Write down every line of text in the data below word for word, leaving out the pictures.

Data entries:
◆ ◆ ◆ ◆ ◆

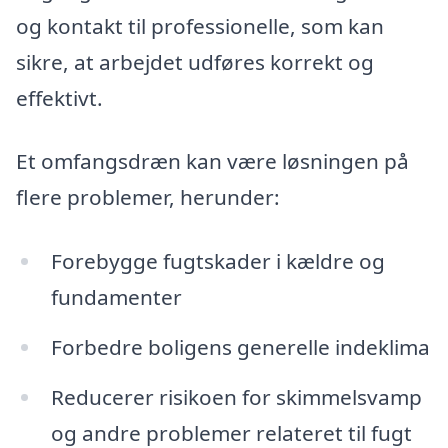
og kontakt til professionelle, som kan
sikre, at arbejdet udføres korrekt og
effektivt.
Et omfangsdræn kan være løsningen på
flere problemer, herunder:
Forebygge fugtskader i kældre og
fundamenter
Forbedre boligens generelle indeklima
Reducerer risikoen for skimmelsvamp
og andre problemer relateret til fugt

◆ ◆ ◆ ◆ ◆

OUTPUT BELOW:
og kontakt til professionelle, som kan
sikre, at arbejdet udføres korrekt og
effektivt.
Et omfangsdræn kan være løsningen på
flere problemer, herunder:
Forebygge fugtskader i kældre og
fundamenter
Forbedre boligens generelle indeklima
Reducerer risikoen for skimmelsvamp
og andre problemer relateret til fugt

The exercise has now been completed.